• [Written task]: Below are records; please write out exactly the lines from the first line through the line containing "metrics.calculateSNR(original, reconstructed)", with no pictures.

Saved data entries
Start of Block
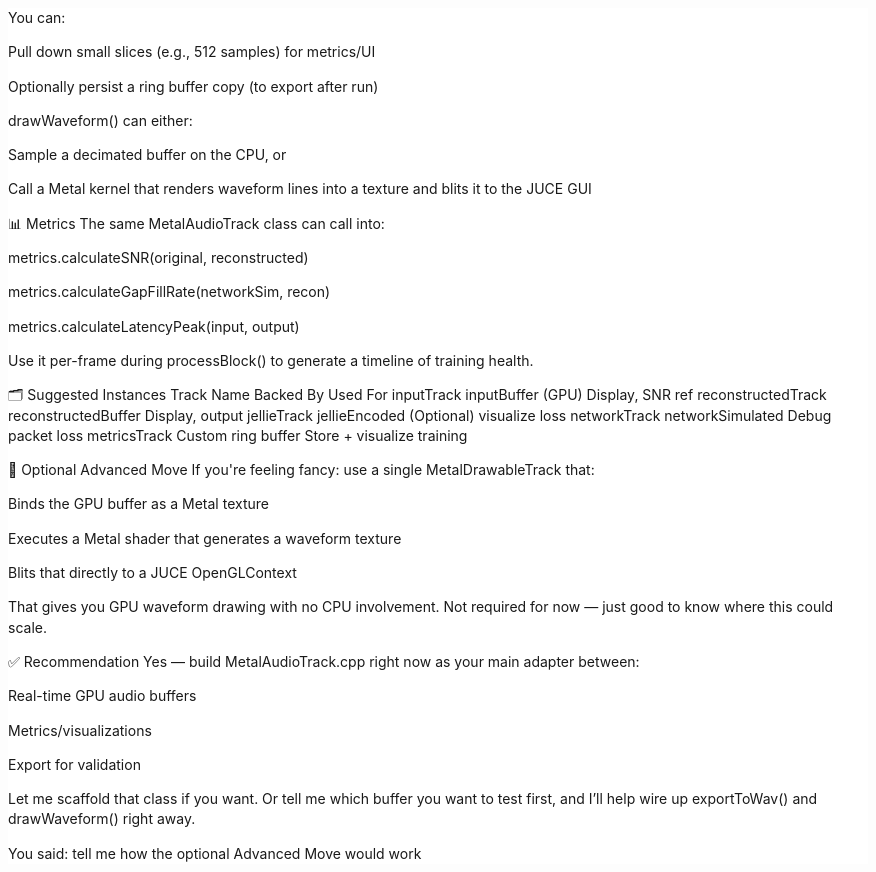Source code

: You can:

Pull down small slices (e.g., 512 samples) for metrics/UI

Optionally persist a ring buffer copy (to export after run)

drawWaveform() can either:

Sample a decimated buffer on the CPU, or

Call a Metal kernel that renders waveform lines into a texture and blits it to the JUCE GUI

📊 Metrics
The same MetalAudioTrack class can call into:

metrics.calculateSNR(original, reconstructed)

metrics.calculateGapFillRate(networkSim, recon)

metrics.calculateLatencyPeak(input, output)

Use it per-frame during processBlock() to generate a timeline of training health.

🗂️ Suggested Instances
Track Name	Backed By	Used For
inputTrack	inputBuffer (GPU)	Display, SNR ref
reconstructedTrack	reconstructedBuffer	Display, output
jellieTrack	jellieEncoded	(Optional) visualize loss
networkTrack	networkSimulated	Debug packet loss
metricsTrack	Custom ring buffer	Store + visualize training

🧪 Optional Advanced Move
If you're feeling fancy: use a single MetalDrawableTrack that:

Binds the GPU buffer as a Metal texture

Executes a Metal shader that generates a waveform texture

Blits that directly to a JUCE OpenGLContext

That gives you GPU waveform drawing with no CPU involvement. Not required for now — just good to know where this could scale.

✅ Recommendation
Yes — build MetalAudioTrack.cpp right now as your main adapter between:

Real-time GPU audio buffers

Metrics/visualizations

Export for validation

Let me scaffold that class if you want. Or tell me which buffer you want to test first, and I’ll help wire up exportToWav() and drawWaveform() right away.








You said:
tell me how the optional Advanced Move would work
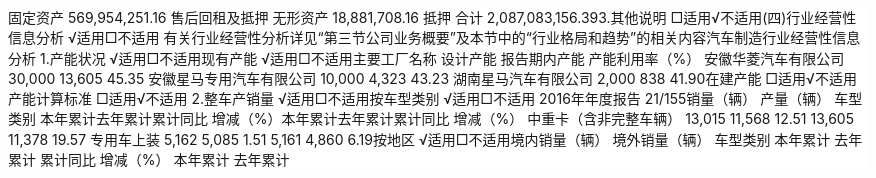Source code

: 固定资产
569,954,251.16
售后回租及抵押
无形资产
18,881,708.16
抵押
合计
2,087,083,156.393.其他说明
□适用√不适用(四)行业经营性信息分析
√适用□不适用
有关行业经营性分析详见“第三节公司业务概要”及本节中的“行业格局和趋势”的相关内容汽车制造行业经营性信息分析
1.产能状况
√适用□不适用现有产能
√适用□不适用主要工厂名称
设计产能
报告期内产能
产能利用率（%）
安徽华菱汽车有限公司
30,000
13,605
45.35
安徽星马专用汽车有限公司
10,000
4,323
43.23
湖南星马汽车有限公司
2,000
838
41.90在建产能
□适用√不适用产能计算标准
□适用√不适用
2.整车产销量
√适用□不适用按车型类别
√适用□不适用
2016年年度报告
21/155销量（辆）
产量（辆）
车型类别
本年累计去年累计累计同比
增减（%）本年累计去年累计累计同比
增减（%）
中重卡（含非完整车辆）
13,015
11,568
12.51
13,605
11,378
19.57
专用车上装
5,162
5,085
1.51
5,161
4,860
6.19按地区
√适用□不适用境内销量（辆）
境外销量（辆）
车型类别
本年累计
去年累计
累计同比
增减（%）
本年累计
去年累计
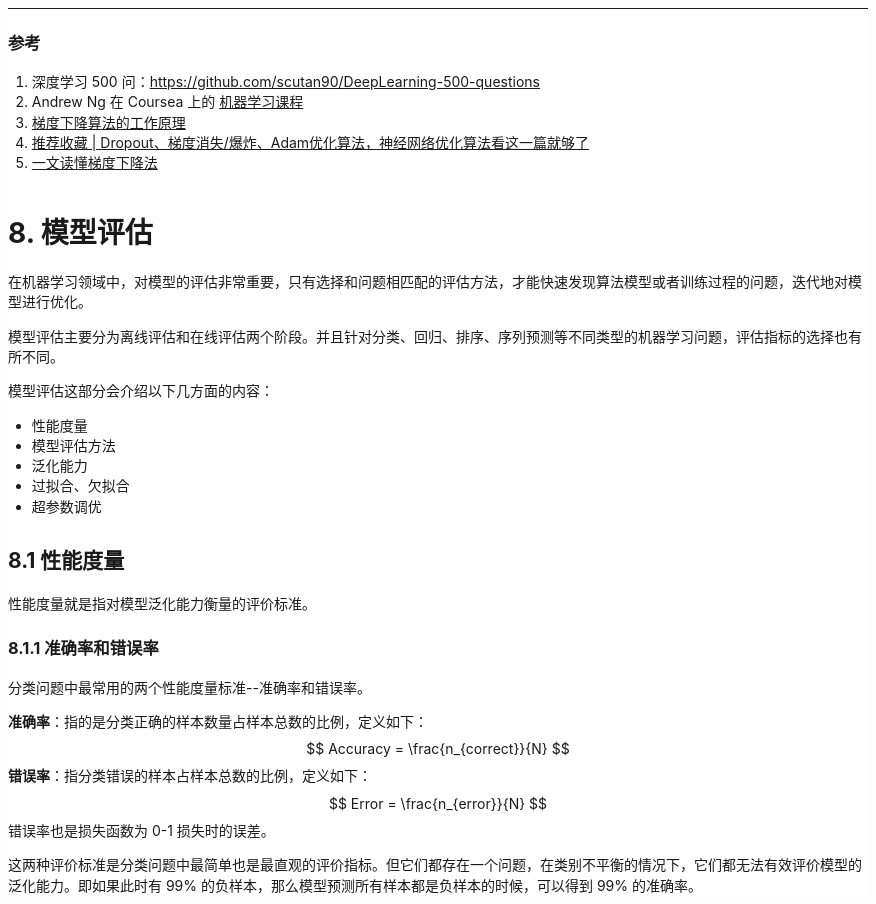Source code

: 



------

### 参考

1. 深度学习 500 问：https://github.com/scutan90/DeepLearning-500-questions
2. Andrew Ng 在 Coursea 上的 [机器学习课程](https://www.coursera.org/learn/machine-learning)
3. [梯度下降算法的工作原理](https://mp.weixin.qq.com/s/2hO5LHOOVgxRvmJpAF1lvA)
4. [推荐收藏 | Dropout、梯度消失/爆炸、Adam优化算法，神经网络优化算法看这一篇就够了](https://mp.weixin.qq.com/s/HbQXB4NajXAAfUeglDe8XA)
5. [一文读懂梯度下降法](https://mp.weixin.qq.com/s/vPraRVs5Y6qzIe8-YogNfQ)









# 8. 模型评估

在机器学习领域中，对模型的评估非常重要，只有选择和问题相匹配的评估方法，才能快速发现算法模型或者训练过程的问题，迭代地对模型进行优化。

模型评估主要分为离线评估和在线评估两个阶段。并且针对分类、回归、排序、序列预测等不同类型的机器学习问题，评估指标的选择也有所不同。

模型评估这部分会介绍以下几方面的内容：

- 性能度量
- 模型评估方法
- 泛化能力
- 过拟合、欠拟合
- 超参数调优



## 8.1 性能度量

性能度量就是指对模型泛化能力衡量的评价标准。

### 8.1.1 准确率和错误率

分类问题中最常用的两个性能度量标准--准确率和错误率。

**准确率**：指的是分类正确的样本数量占样本总数的比例，定义如下：
$$
Accuracy = \frac{n_{correct}}{N}
$$
**错误率**：指分类错误的样本占样本总数的比例，定义如下：
$$
Error = \frac{n_{error}}{N}
$$
错误率也是损失函数为 0-1 损失时的误差。

这两种评价标准是分类问题中最简单也是最直观的评价指标。但它们都存在一个问题，在类别不平衡的情况下，它们都无法有效评价模型的泛化能力。即如果此时有 99% 的负样本，那么模型预测所有样本都是负样本的时候，可以得到 99% 的准确率。
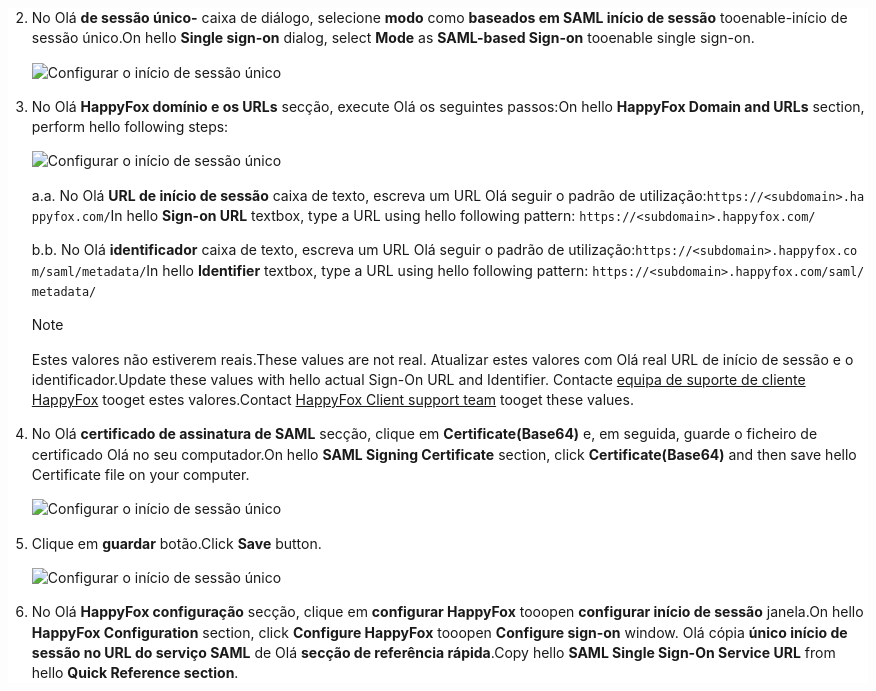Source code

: 2. <span data-ttu-id="618aa-153">No Olá **de sessão único-** caixa de diálogo, selecione **modo** como **baseados em SAML início de sessão** tooenable-início de sessão único.</span><span class="sxs-lookup"><span data-stu-id="618aa-153">On hello **Single sign-on** dialog, select **Mode** as   **SAML-based Sign-on** tooenable single sign-on.</span></span>
 
    ![Configurar o início de sessão único](./media/active-directory-saas-happyfox-tutorial/tutorial_happyfox_samlbase.png)

3. <span data-ttu-id="618aa-155">No Olá **HappyFox domínio e os URLs** secção, execute Olá os seguintes passos:</span><span class="sxs-lookup"><span data-stu-id="618aa-155">On hello **HappyFox Domain and URLs** section, perform hello following steps:</span></span>

    ![Configurar o início de sessão único](./media/active-directory-saas-happyfox-tutorial/tutorial_happyfox_url.png)

    <span data-ttu-id="618aa-157">a.</span><span class="sxs-lookup"><span data-stu-id="618aa-157">a.</span></span> <span data-ttu-id="618aa-158">No Olá **URL de início de sessão** caixa de texto, escreva um URL Olá seguir o padrão de utilização:`https://<subdomain>.happyfox.com/`</span><span class="sxs-lookup"><span data-stu-id="618aa-158">In hello **Sign-on URL** textbox, type a URL using hello following pattern: `https://<subdomain>.happyfox.com/`</span></span>

    <span data-ttu-id="618aa-159">b.</span><span class="sxs-lookup"><span data-stu-id="618aa-159">b.</span></span> <span data-ttu-id="618aa-160">No Olá **identificador** caixa de texto, escreva um URL Olá seguir o padrão de utilização:`https://<subdomain>.happyfox.com/saml/metadata/`</span><span class="sxs-lookup"><span data-stu-id="618aa-160">In hello **Identifier** textbox, type a URL using hello following pattern: `https://<subdomain>.happyfox.com/saml/metadata/`</span></span>

    > [!NOTE] 
    > <span data-ttu-id="618aa-161">Estes valores não estiverem reais.</span><span class="sxs-lookup"><span data-stu-id="618aa-161">These values are not real.</span></span> <span data-ttu-id="618aa-162">Atualizar estes valores com Olá real URL de início de sessão e o identificador.</span><span class="sxs-lookup"><span data-stu-id="618aa-162">Update these values with hello actual Sign-On URL and Identifier.</span></span> <span data-ttu-id="618aa-163">Contacte [equipa de suporte de cliente HappyFox](https://support.happyfox.com/home) tooget estes valores.</span><span class="sxs-lookup"><span data-stu-id="618aa-163">Contact [HappyFox Client support team](https://support.happyfox.com/home) tooget these values.</span></span> 
 
4. <span data-ttu-id="618aa-164">No Olá **certificado de assinatura de SAML** secção, clique em **Certificate(Base64)** e, em seguida, guarde o ficheiro de certificado Olá no seu computador.</span><span class="sxs-lookup"><span data-stu-id="618aa-164">On hello **SAML Signing Certificate** section, click **Certificate(Base64)** and then save hello Certificate file on your computer.</span></span>

    ![Configurar o início de sessão único](./media/active-directory-saas-happyfox-tutorial/tutorial_happyfox_certificate.png) 

5. <span data-ttu-id="618aa-166">Clique em **guardar** botão.</span><span class="sxs-lookup"><span data-stu-id="618aa-166">Click **Save** button.</span></span>

    ![Configurar o início de sessão único](./media/active-directory-saas-happyfox-tutorial/tutorial_general_400.png)

6. <span data-ttu-id="618aa-168">No Olá **HappyFox configuração** secção, clique em **configurar HappyFox** tooopen **configurar início de sessão** janela.</span><span class="sxs-lookup"><span data-stu-id="618aa-168">On hello **HappyFox Configuration** section, click **Configure HappyFox** tooopen **Configure sign-on** window.</span></span> <span data-ttu-id="618aa-169">Olá cópia **único início de sessão no URL do serviço SAML** de Olá **secção de referência rápida**.</span><span class="sxs-lookup"><span data-stu-id="618aa-169">Copy hello **SAML Single Sign-On Service URL** from hello **Quick Reference section**.</span></span>


[1]: ./media/active-directory-saas-happyfox-tutorial/tutorial_general_01.png
[2]: ./media/active-directory-saas-happyfox-tutorial/tutorial_general_02.png
[3]: ./media/active-directory-saas-happyfox-tutorial/tutorial_general_03.png
[4]: ./media/active-directory-saas-happyfox-tutorial/tutorial_general_04.png
[100]: ./media/active-directory-saas-happyfox-tutorial/tutorial_general_100.png
[200]: ./media/active-directory-saas-happyfox-tutorial/tutorial_general_200.png
[201]: ./media/active-directory-saas-happyfox-tutorial/tutorial_general_201.png
[202]: ./media/active-directory-saas-happyfox-tutorial/tutorial_general_202.png
[203]: ./media/active-directory-saas-happyfox-tutorial/tutorial_general_203.png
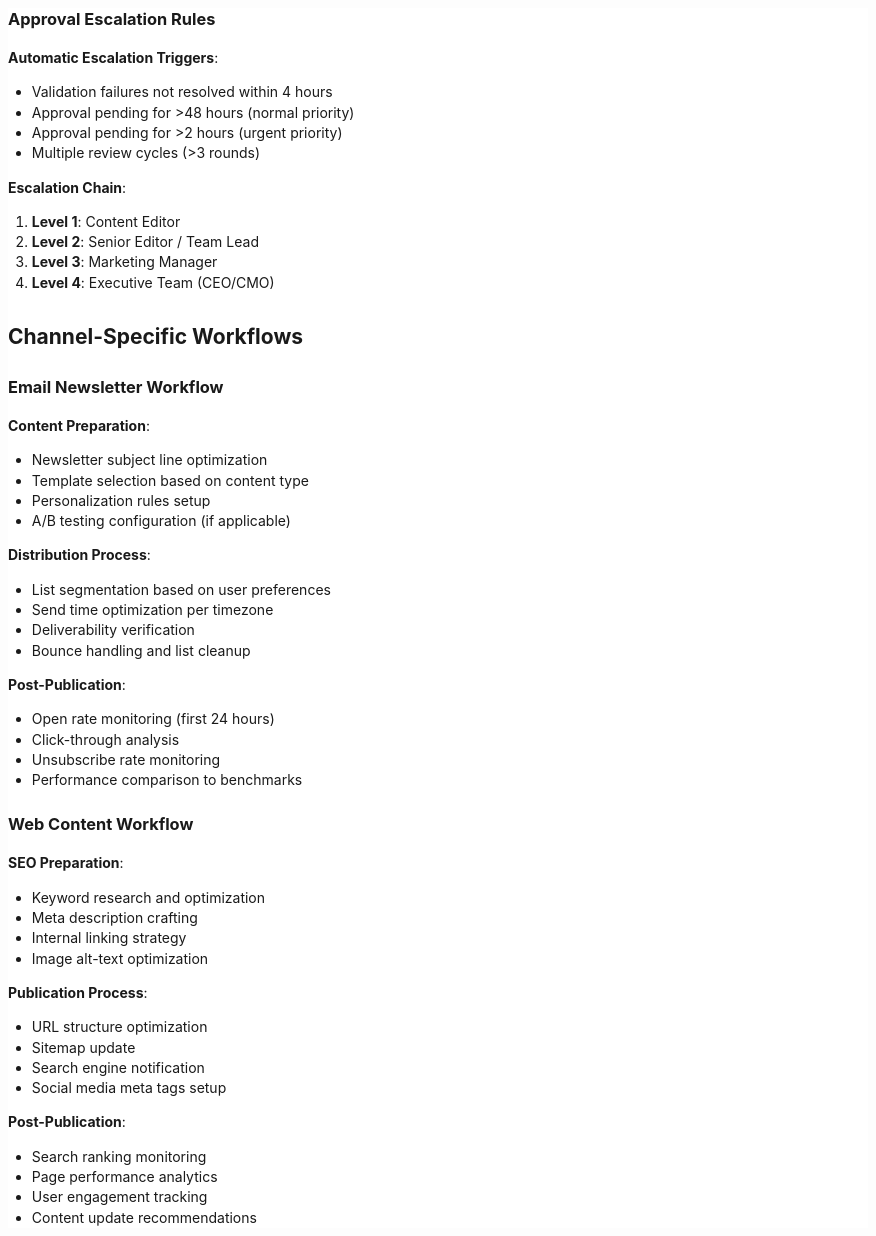 ### Approval Escalation Rules

**Automatic Escalation Triggers**:
- Validation failures not resolved within 4 hours
- Approval pending for >48 hours (normal priority)
- Approval pending for >2 hours (urgent priority)
- Multiple review cycles (>3 rounds)

**Escalation Chain**:
1. **Level 1**: Content Editor
2. **Level 2**: Senior Editor / Team Lead
3. **Level 3**: Marketing Manager
4. **Level 4**: Executive Team (CEO/CMO)

## Channel-Specific Workflows

### Email Newsletter Workflow

**Content Preparation**:
- Newsletter subject line optimization
- Template selection based on content type
- Personalization rules setup
- A/B testing configuration (if applicable)

**Distribution Process**:
- List segmentation based on user preferences
- Send time optimization per timezone
- Deliverability verification
- Bounce handling and list cleanup

**Post-Publication**:
- Open rate monitoring (first 24 hours)
- Click-through analysis
- Unsubscribe rate monitoring
- Performance comparison to benchmarks

### Web Content Workflow

**SEO Preparation**:
- Keyword research and optimization
- Meta description crafting
- Internal linking strategy
- Image alt-text optimization

**Publication Process**:
- URL structure optimization
- Sitemap update
- Search engine notification
- Social media meta tags setup

**Post-Publication**:
- Search ranking monitoring
- Page performance analytics
- User engagement tracking
- Content update recommendations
End of Block
• [Response]:
Source code

: You can:

Pull down small slices (e.g., 512 samples) for metrics/UI

Optionally persist a ring buffer copy (to export after run)

drawWaveform() can either:

Sample a decimated buffer on the CPU, or

Call a Metal kernel that renders waveform lines into a texture and blits it to the JUCE GUI

📊 Metrics
The same MetalAudioTrack class can call into:

metrics.calculateSNR(original, reconstructed)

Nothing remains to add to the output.